Aujourd’hui, il est manifeste que le soutien de la Fédération Wallonie-Bruxelles et de la Scam aux auteurices belges, sous forme de bourses et de résidences, porte ses fruits. On le voit avec le succès international d’auteurices comme Lisette Lombé, Isabelle Wéry, Antoine Wauters, Thomas Gunzig et d’autres ! C’est beaucoup, pour un petit pays comme le nôtre.

C’est le talent qui fait qu’on est choisi·es par les maisons d’édition françaises, pas parce qu’on est belge. Et je ne pense pas que ce soit une stratégie de leur part pour occuper le marché belge. Dans mon cas, Gallimard ne m’a jamais communiqué le pourcentage de livres vendus en France et en Belgique…

AD : Qu’en est-il alors des éditeurices belges ?

GD : Du côté francophone, on a une écriture romanesque francophone très vive, qui perdure grâce à l’existence de maisons d’édition belges qui offrent un précieux rôle de marchepied pour lancer les jeunes auteurices. Mais la part de ces éditeurices belges diminue chaque année sur le marché. En Flandre, il n’en existe quasiment plus...

Souvent, ces petites structures sont familiales et ne durent que le temps de la vie de leur éditeur, qui s’use à la tâche. On peine d’ailleurs à citer des auteurices belges d’avant 1940, hormis Maeterlinck et Rodenbach. Ce n’est pas qu’il n’y en avait pas, mais bien parce que les maisons d’éditions ne perduraient pas au-delà de la vie de leur fondateur et que les fonds n’étaient pas repris.

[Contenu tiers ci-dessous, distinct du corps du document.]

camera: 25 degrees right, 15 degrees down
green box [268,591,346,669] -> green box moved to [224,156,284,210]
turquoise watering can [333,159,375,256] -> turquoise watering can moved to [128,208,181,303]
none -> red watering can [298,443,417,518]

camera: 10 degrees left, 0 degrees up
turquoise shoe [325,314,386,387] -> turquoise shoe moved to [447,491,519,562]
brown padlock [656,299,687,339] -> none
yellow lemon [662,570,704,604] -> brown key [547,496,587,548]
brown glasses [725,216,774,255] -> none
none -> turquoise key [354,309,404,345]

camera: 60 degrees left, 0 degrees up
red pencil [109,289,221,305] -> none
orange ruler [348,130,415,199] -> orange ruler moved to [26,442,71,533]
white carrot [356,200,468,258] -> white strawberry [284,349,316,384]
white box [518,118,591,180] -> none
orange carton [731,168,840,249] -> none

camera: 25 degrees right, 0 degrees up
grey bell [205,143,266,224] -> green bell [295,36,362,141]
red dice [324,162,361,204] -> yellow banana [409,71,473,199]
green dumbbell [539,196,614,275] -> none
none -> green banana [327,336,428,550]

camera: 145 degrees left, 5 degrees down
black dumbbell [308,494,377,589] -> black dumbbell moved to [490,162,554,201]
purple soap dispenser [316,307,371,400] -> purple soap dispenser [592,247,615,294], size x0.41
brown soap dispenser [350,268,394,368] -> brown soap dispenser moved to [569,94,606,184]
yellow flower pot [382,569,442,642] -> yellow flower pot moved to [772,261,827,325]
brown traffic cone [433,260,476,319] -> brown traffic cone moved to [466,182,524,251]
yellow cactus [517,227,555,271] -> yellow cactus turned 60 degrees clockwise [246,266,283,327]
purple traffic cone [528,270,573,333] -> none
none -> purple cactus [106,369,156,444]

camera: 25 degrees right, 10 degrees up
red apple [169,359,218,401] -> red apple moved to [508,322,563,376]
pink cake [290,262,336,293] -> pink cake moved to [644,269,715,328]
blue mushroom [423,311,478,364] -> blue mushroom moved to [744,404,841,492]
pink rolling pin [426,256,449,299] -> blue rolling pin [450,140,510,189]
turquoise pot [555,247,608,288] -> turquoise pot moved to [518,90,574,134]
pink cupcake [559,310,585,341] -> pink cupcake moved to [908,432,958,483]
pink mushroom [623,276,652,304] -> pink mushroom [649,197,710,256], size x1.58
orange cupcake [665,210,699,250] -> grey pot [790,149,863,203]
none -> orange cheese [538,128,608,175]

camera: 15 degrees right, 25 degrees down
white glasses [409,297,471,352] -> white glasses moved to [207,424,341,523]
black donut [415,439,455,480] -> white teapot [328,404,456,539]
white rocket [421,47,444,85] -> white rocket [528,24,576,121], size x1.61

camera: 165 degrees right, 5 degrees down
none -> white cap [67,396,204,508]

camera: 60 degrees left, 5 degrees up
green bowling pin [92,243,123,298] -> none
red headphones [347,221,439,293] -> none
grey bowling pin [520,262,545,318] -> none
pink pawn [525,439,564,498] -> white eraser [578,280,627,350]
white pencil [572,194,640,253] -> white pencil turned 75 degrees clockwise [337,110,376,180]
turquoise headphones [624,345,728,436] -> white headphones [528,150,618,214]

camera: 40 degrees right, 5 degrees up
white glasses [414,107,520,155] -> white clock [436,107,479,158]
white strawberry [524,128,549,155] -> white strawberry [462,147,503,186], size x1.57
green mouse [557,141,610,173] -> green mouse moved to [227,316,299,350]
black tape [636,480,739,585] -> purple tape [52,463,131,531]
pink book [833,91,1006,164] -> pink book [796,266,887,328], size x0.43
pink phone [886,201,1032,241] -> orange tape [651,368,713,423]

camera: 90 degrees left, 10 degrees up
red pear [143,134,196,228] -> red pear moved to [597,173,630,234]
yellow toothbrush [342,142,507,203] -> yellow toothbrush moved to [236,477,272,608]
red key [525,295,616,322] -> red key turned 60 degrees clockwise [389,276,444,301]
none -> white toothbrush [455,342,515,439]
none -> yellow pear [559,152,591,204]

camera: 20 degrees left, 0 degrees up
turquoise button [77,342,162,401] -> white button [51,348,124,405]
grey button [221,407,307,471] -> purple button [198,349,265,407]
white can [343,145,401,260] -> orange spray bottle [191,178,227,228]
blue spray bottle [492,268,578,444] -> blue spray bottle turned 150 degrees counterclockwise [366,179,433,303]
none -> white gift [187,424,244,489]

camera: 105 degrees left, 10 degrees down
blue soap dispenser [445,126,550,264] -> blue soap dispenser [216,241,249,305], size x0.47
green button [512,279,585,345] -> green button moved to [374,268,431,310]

Aujourd’hui, les éditeurices belges n’ont pas les reins suffisamment solides pour supporter les retours des librairies. C’est pour cette raison qu’ils ne peuvent pas investir le marché français. Il faudrait aussi un système de Tax Shelter pour les livres !

AD : Quand on voit la diversité des nouveautés belges de cette rentrée, peut-on parler de « littérature belge » ? Au fond, qu’est-ce que ça veut dire ?

GD : Dans les années 90 ou 2000, on cherchait à prouver que les écrivains belges pouvaient écrire comme les français tandis qu’aujourd’hui, on est davantage dans la revendication de la singularité de chacun·e. Entre mon écriture et celle de Véronique Bergen, Lisette Lombé ou Isabelle Wéry, par exemple, il y a de grandes différences : dans la langue mais aussi dans les combats que l’on mène, et même dans nos rapports au monde. Chez Lisette Lombé, on sent la puissance de la narration dans une langue fracturée, qui se réinvente. Chez Isabelle Wéry, il y a une aussi vraie recherche dans la langue, ses ruptures et ses rythmes, tandis que je travaille plutôt à la rendre invisible.

On ne peut pas caractériser une littérature belge, mais il faut reconnaître que ça fonctionne un peu comme une marque, un label qui nous aide à ouvrir des portes. C’est le cinéma belge qui a permis cette image de fraîcheur et de liberté. Comme une arrivée par effraction. En France, c’est vendeur. On ne s’insère pas dans un mouvement, on n’est pas conditionné·es par le poids de l’Histoire, on ne va pas prétendre à la grandeur ni aux valeurs républicaines comme les Français... Et en même temps, nous avons nous aussi dominé d’autres territoires, nous n’avons à être fier·es de rien.